California hospitals continue to attempt to comply with the unreasonable nurse patient ratios but are failing.  The hospitals are hiring as many nurses as they can from registries or asking for overtime, but they still fall short.  Some are closing beds or holding patients in the ED for a long time to maintain the correct ratio. 

The New England Journal of Medicine has an article regarding specialty cardiac hospitals versus community hospitals.  The conclusion is there is equal care and outcomes in both.  The AHA is using this as fodder to show there is no need for specialty hospitals.  They tend to forget that this is only one type of specialty hospital and the raw data actually statistically favors specialty hospitals.  After the raw data the researchers at the University of Iowa added other factors to make the results equal.  The article, of course, does not state the underlying reason for the specialty hospitals in the first place.  That is the refusal of community hospitals to work with their medical staff in a cooperative manner. 

The CEO of HCA has come out in favor of physician ambulatory services as long as they are not hospitals.  He believes that hospitals can compete or partner with physicians in ambulatory services which he believes are a natural extension of their offices.

The Chamber of Commerce, dominated by businesses, not individuals, has endorsed the continuation of the moratorium on specialty hospitals.  The Black Chamber of Commerce has also endorsed the continuation of the moratorium but for perceived racial and economic reasons.   

A physician attorney for a large hospital consulting company has stated on line that economic credentialing by hospitals is OK.  He defines the process correctly as one that uses non quality concerns to allow physicians on their staff.  He implies that the hospital should remove physicians that compete with the hospital.  Remember, he and the company he works for are paid by the hospitals.

A story shows what can happen when a hospital thinks they are above and not the equal of physicians.  Beth Israel Hospital in Boston lost two or half of its neurosurgeons to nearby Tufts.  Why?  Because Tufts was willing to devote resources to the special equipment the physicians need to move forward in their field.         Top


The chief medical officer for Medicare has been placed on paid leave after the Maryland Medical Board accused him of faking his required CME activities.  Dr.
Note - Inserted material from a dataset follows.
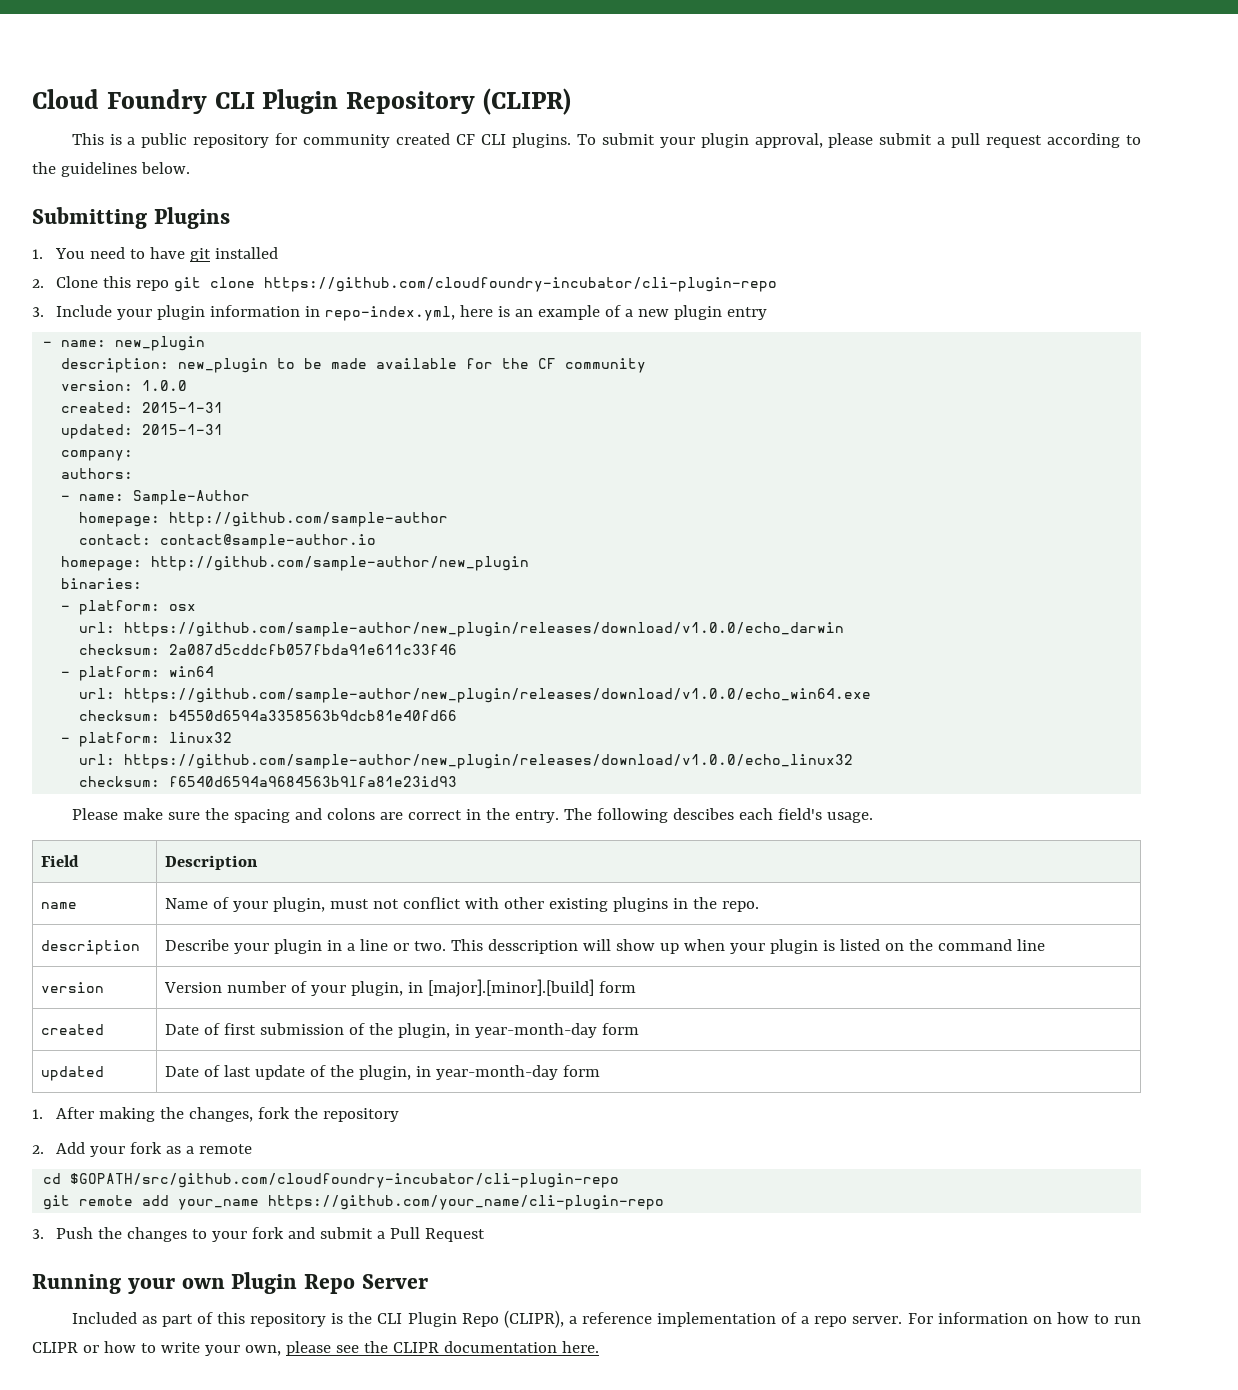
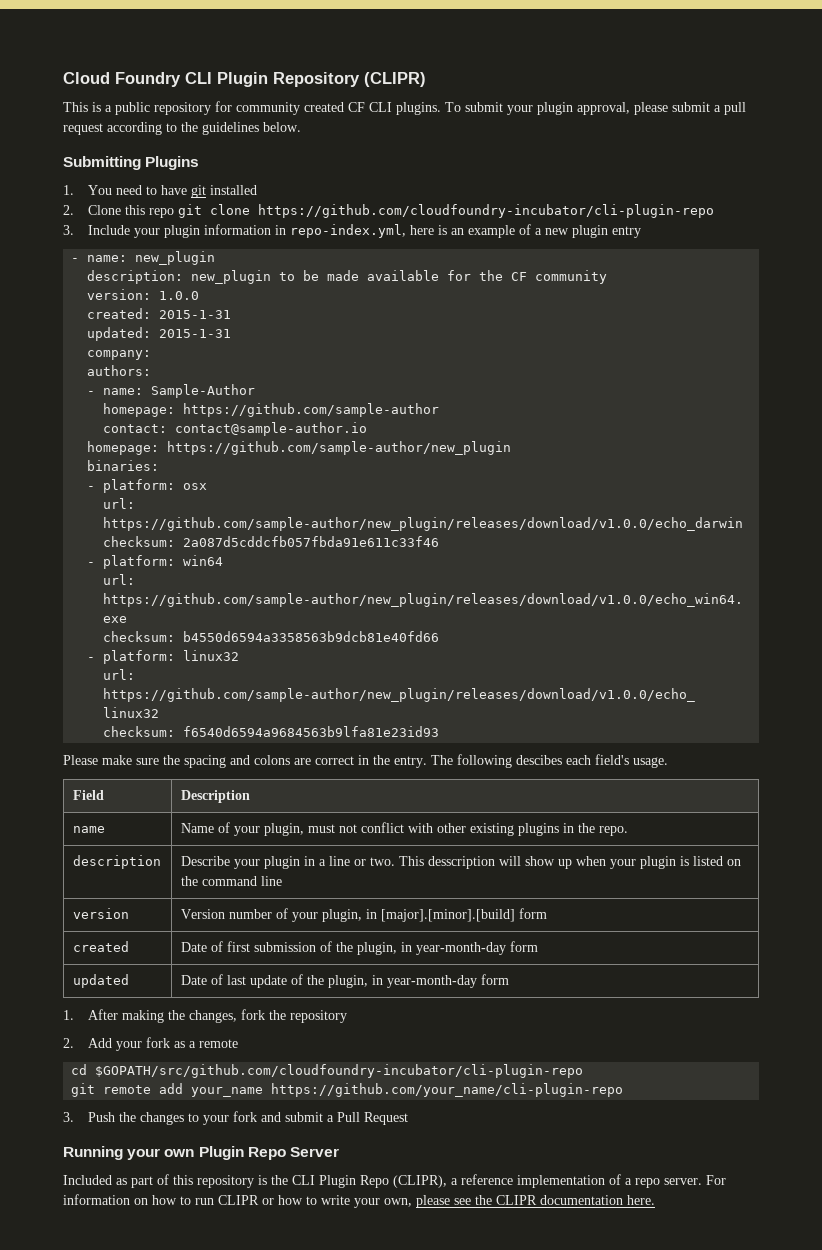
[169,512,449,527] http://github.com/sample-author -> [183,403,440,417] https://github.com/sample-author
[151,556,530,571] http://github.com/sample-author/new_plugin -> [167,441,512,455] https://github.com/sample-author/new_plugin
Sean Tunis is also a part time ER physician in Maryland and as such need to maintain his license requirements. He was supposed to obtain 50 hours of CME every two years.  He admitted falsifying the actual courses since he could not find the actual documents certifying that he attended the course. CMS has appointed an interim CMO.   
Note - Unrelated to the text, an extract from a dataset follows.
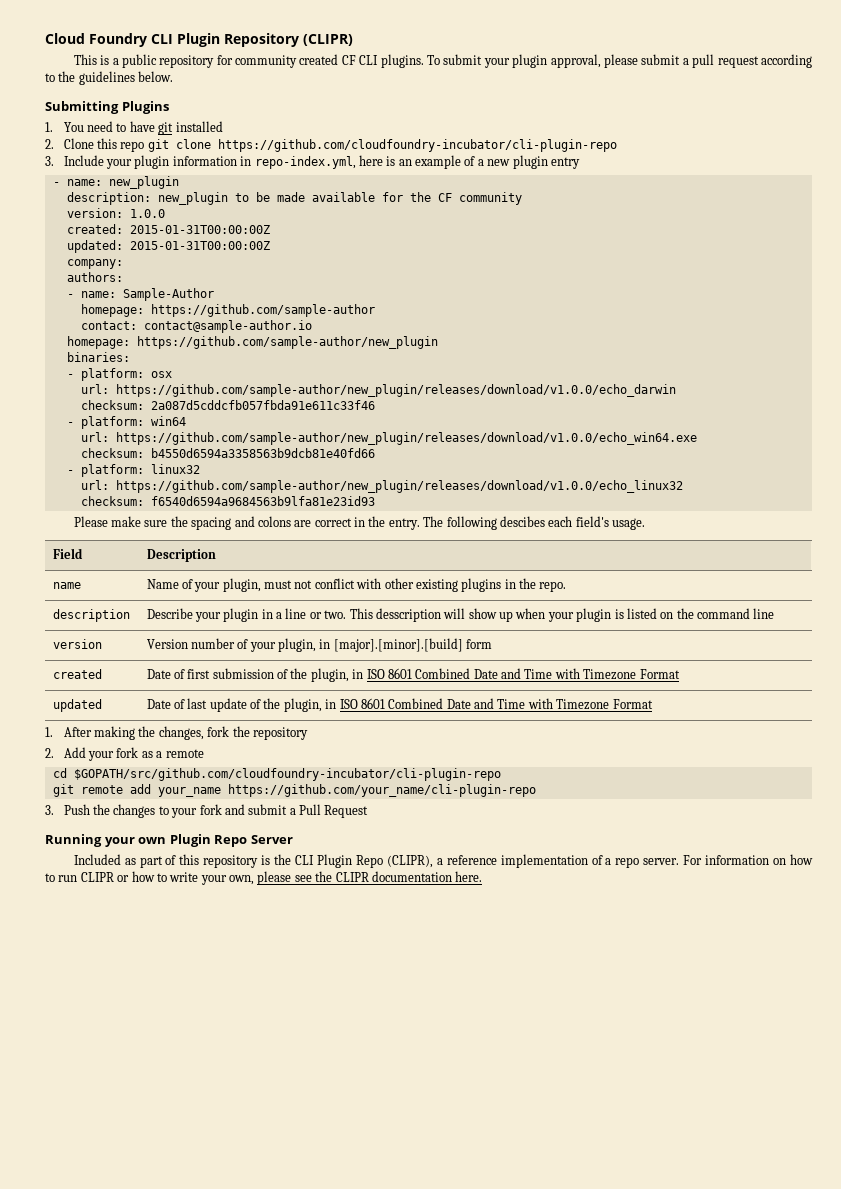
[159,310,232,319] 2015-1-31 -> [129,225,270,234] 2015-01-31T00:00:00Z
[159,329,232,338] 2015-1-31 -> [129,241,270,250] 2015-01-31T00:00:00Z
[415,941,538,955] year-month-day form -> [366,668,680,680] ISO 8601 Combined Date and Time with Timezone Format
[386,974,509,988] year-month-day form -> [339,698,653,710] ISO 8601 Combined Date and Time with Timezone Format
Medical schools are beginning to drop non essential courses from their curriculum.  One of the first to go is ophthalmology.  Schools are required to teach medicine, surgery, OB/GYN, and psychiatry.  As money dries up other disciplines do as well.  The schools that do teach ophthalmology are using FPs and not ophthalmologists to do the teaching to save money.  

Locum tenens practices are increasing as more physicians want to practice less.  There are about 30,000 physicians now working as locums.       Top


DISCLAIMER: Although this article is updated periodically, it reflects the author's point of view at the time of publication. Nothing in this article constitutes legal advice. Readers should consult with their own legal counsel before acting on any of the information presented.